Pour identifier votre type d'autorité dans l'entreprise afin d'anticiper les réactions de vos interlocuteurs.

Faites-vous face à l'adversité? Savez-vous dire non, défendez vos convictions, votre point de vue ou refusez-vous toute forme de conflits préférant battre en retraite.

Testez-vous.

Répondez spontanément soit:

- plutôt OUI : si vous pensez ou agissez de cette façon la plupart du temps.

- plutôt NON : si vous ne faites ou ne pensez que rarement  ce qui est décrit

 
SITUATIONS TENDUES
   Je dis souvent oui, alors que je voudrais dire non.  
   Je défends mes intérêts tout en acceptant que les autres défendent leurs intérêts.  
   Je préfère dissimuler ce que je pense ou ressens, si je ne connais pas bien mon interlocuteur.  
   Les autres disent de moi que j'ai des tendances autoritaires.  
   Je pense qu'il est plus facile d'agir par personne interposée que directement.  
   Je ne crains pas de critiquer et de dire aux autres ce que je pense.  
   J'accepte de m'occuper de certaines tâches qui manifestement ne relèvent pas de mes fonctions.  
   Je ne crains pas de donner mon opinion, même en face d'interlocuteurs hostiles.  
   Au cours des négociations "tendues", je préfére me tenir en retrait pour écouter et utiliser ainsi les points faibles des autres.  
   On me reproche parfois d'avoir l'esprit de contradiction.  
   J'ai du mal à écouter les autres quand je dois faire passer une de mes convictions.  
   J'utilise des "trucs" et des "ficelles" pour persuader les autres.  
   Flatter l'orgueil des autres me réussit bien.  
   J'entretiens avec les autres des rapports fondés sur la confiance.  
   Je préfère ne pas demander de l'aide à un collègue.
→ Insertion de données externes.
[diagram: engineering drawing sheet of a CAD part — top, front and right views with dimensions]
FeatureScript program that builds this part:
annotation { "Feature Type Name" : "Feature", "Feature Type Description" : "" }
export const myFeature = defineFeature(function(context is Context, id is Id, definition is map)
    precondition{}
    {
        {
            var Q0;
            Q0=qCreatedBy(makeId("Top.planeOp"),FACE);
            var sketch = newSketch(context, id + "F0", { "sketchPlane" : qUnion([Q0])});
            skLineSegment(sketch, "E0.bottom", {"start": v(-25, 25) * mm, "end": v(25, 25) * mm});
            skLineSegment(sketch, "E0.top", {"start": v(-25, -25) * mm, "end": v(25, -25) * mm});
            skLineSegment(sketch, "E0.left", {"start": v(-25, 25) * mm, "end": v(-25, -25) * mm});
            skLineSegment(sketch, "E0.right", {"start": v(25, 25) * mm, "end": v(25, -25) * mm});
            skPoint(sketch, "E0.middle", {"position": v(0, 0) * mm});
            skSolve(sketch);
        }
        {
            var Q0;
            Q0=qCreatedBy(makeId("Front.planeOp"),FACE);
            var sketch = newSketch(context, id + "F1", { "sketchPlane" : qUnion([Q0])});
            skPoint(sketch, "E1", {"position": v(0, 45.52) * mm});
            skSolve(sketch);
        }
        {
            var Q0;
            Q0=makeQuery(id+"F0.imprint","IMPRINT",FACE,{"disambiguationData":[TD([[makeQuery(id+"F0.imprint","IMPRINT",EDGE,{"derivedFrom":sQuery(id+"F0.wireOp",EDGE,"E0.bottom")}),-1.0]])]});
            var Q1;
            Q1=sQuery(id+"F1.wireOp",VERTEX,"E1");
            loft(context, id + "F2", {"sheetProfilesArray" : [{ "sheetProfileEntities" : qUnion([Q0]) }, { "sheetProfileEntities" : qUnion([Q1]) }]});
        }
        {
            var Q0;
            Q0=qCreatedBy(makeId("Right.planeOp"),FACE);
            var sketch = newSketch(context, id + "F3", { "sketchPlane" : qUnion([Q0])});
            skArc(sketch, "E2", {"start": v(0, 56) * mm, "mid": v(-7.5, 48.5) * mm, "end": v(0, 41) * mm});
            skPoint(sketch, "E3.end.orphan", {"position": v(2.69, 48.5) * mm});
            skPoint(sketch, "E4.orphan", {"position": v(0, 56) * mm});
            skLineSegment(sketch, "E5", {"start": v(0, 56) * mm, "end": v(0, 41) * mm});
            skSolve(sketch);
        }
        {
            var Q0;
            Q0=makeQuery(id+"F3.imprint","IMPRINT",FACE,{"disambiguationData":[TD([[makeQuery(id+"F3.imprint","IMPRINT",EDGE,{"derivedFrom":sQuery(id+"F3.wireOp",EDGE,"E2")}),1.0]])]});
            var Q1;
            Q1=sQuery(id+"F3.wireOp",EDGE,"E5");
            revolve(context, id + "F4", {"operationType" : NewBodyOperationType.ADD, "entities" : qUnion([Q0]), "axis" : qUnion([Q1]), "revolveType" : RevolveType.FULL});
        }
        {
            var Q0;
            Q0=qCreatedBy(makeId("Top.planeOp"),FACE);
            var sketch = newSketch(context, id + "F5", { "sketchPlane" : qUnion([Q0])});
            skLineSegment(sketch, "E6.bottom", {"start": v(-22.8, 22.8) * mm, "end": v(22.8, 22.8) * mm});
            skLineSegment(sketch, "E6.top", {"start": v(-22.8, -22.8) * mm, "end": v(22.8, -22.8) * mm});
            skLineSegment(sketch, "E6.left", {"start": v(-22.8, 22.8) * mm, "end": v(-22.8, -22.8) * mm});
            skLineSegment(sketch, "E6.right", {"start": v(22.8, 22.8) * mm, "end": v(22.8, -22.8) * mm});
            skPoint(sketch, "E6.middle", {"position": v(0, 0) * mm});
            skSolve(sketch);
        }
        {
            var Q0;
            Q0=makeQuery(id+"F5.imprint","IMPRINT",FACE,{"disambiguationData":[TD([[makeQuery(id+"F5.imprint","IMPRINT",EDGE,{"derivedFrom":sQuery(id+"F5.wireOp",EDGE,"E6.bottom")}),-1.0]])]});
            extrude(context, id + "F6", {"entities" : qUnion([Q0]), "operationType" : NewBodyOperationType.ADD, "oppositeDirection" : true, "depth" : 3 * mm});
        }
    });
Je ne tiens pas à passer pour un incompétent.  
   Je me sens bloqué dès que je dois réaliser une action inhabituelle. J'ai tendance à être timide.  
   Je m'énerve et j'explose après avoir accumulé des griefs.  
   Je suis à l'aise dans les contacts "face à face".  
   Je joue assez souvent la comédie pour arriver à mes fins.  
   Je suis bavard et je coupe la parole aux autres sans m'en rendre compte à temps.  
   J'ai de l'ambition et je suis prêt à faire ce qu'il faut pour gérer ma carrière.  
   Jouer "cartes sur tables" est un signe de naïveté, il vaut mieux ruser.  
   En cas de désaccord, je recherche les compromis réalistes.  
   Je préfère dire tout de suite la vérité, c'est moins compliqué.   
   J'ai tendance à remettre à plus tard ce que je dois faire.  
   Je laisse souvent des points dans l'ombre pour éviter des conflits.  
   En général, je me présente tel que je suis, sans dissimuler mes sentiments.  
   Il en faut beaucoup pour m'intimider.  
   Pour prendre du pouvoir, il faut faire peur aux autres.  
   Je sais reprendre ma revanche à l'occasion quand je me suis 'fait avoir une fois".  
   Une bonne manière de déstabiliser son adversaire est de relever ses contradictions et ses incohérences.  
   "La fin justifie les moyens", j'agis en conséquences.  
   Je suis capable d'être moi même, tout en continuant d'être accepté socialement.  
   Quand je ne suis pas d'accord, je l'exprime avec calme et je me fais entendre.